Pick 4.12 (48th overall): Gordon Hayward, Charlotte Hornets
The 4th round is where you can shoot your shot and take big risks. Presumably, you have three really good players already, and hopefully you’ve drafted a variety of positions so that you can start filling out the rest of the roster. With our fourth pick, we’re gonna shoot for the moon and draft a player who I think could have a huge year on volume: Gordon Hayward in Charlotte.
Hayward’s had a bunch of bad/freak injuries, and his stock has dropped precipitously, but he will be The Man in Charlotte (maybe even approaching his Utah Jazz levels), and I think the amount of minutes and shots he’ll accumulate negate any kind of injury worry. (Also, LaMelo Ball maybe can’t shoot, so Hayward should get most of his shots.) Consider me high on Hayward this year.
Pick 5.12 (60th overall): Marcus Smart, Boston Celtics
This is another easy pick. If you’ve read Fake Teams over the past few seasons or listen to The Long 2 Podcast, you’ll know that we’re big Marcus Smart fans. Smart’s improved every year, including his infamous three point efficiency. His combination of counting stats, especially steals, makes him a wonderful complement on a fantasy squad. He’s also only 26 years old, he may have to play more with Kemba Walker being injured, and he’s absolutely one of Boston’s closers, so you know he’ll get his minutes no matter what.
Pick 6.12 (72nd overall): Blake Griffin, Detroit Pistons
Since we have our starting five, we can basically do whatever we want. That’s nice because this is another round with question marks. Is Christian Wood for real, and will he be playing next to Harden in Houston or not? What’s Kevin Love’s role in Cleveland, and how healthy is he?

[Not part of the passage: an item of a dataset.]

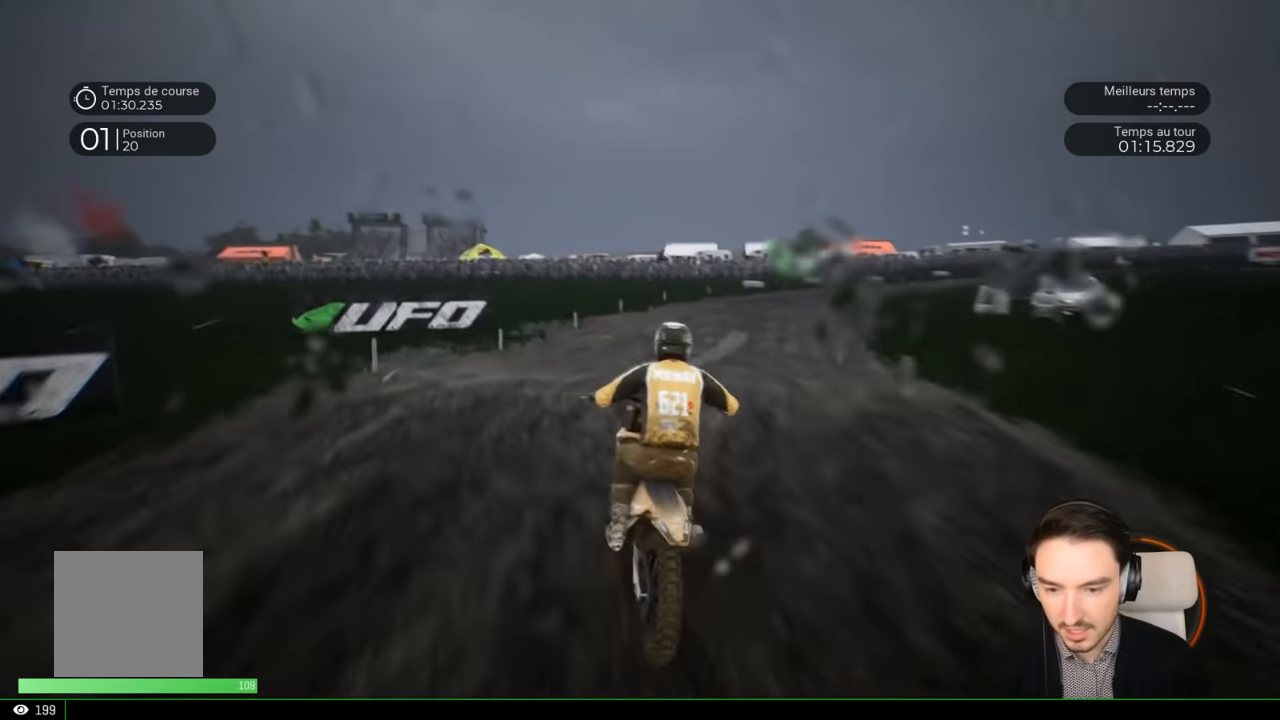
{"buttons": ["R2"], "left_stick": "right", "right_stick": "center", "events": [[217, "left_stick", "center"], [417, "left_stick", "right"]]}
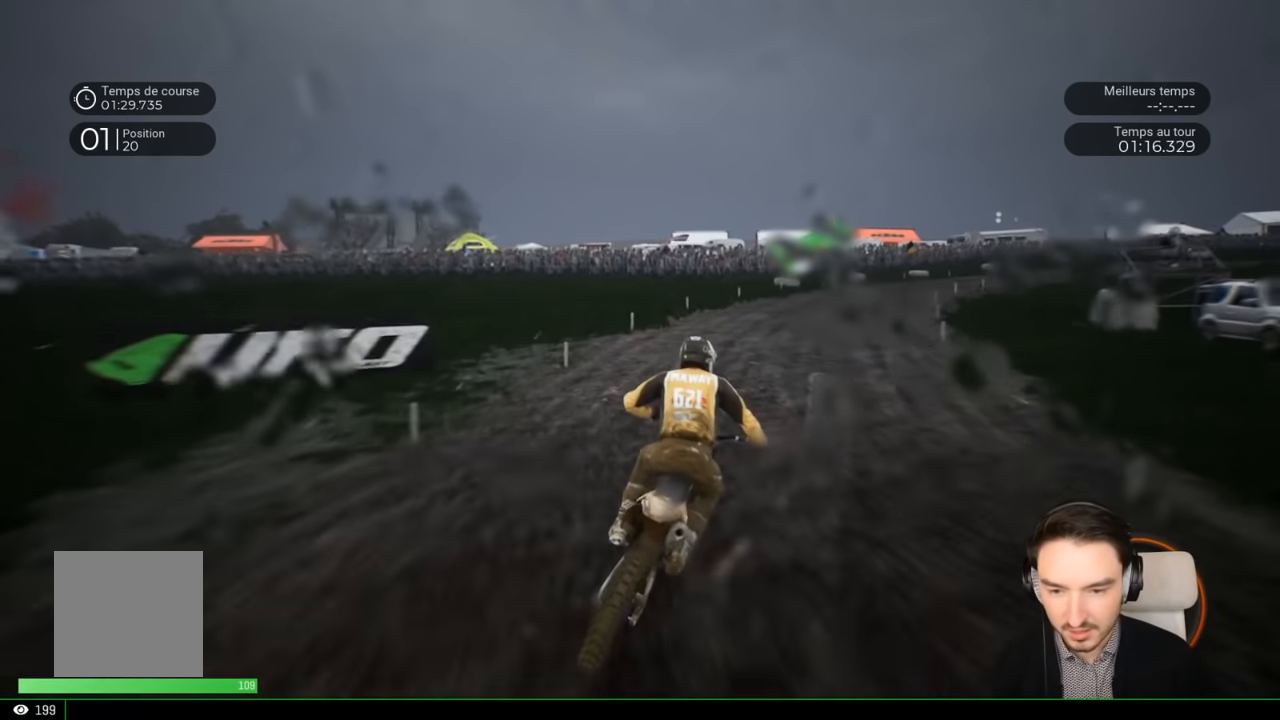
{"buttons": ["R2"], "left_stick": "right", "right_stick": "center", "events": []}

Can Brook Lopez regain his shooting prowess from outside, along with his exceptional value as a Blocks + 3PM fantasy stud? Can you trust anyone on Orlando?
I’m going to take a risk with this one and go for all out potential. The player with the 100 ADP is Blake Griffin (go Pistons), and he’s someone who played at an All NBA level just two seasons ago. If Point Blake is back and healthy, then this pick could be the difference between my team being an actual contender and not. Point Blake gets you buckets, dimes, and boards, and while the Pistons are bad, they at least make more sense this season. Blake could be an absolute steal.
Pick 7.12 (84th overall): Miles Bridges, Hornets
Miles Bridges may be a bit of a stretch with this pick, but he was a top 100 player last year despite suffering a sophomore slump in efficiency. I have sky high hopes for him entering his third year, and now having Hayward to help on the wing, along with the supposedly best playmaker in the draft in LaMelo Ball, makes me wonder if he could be in line for ups in efficiency AND ups in volume. He has tons of potential, and he was top 100 in his second year. I’m a believer.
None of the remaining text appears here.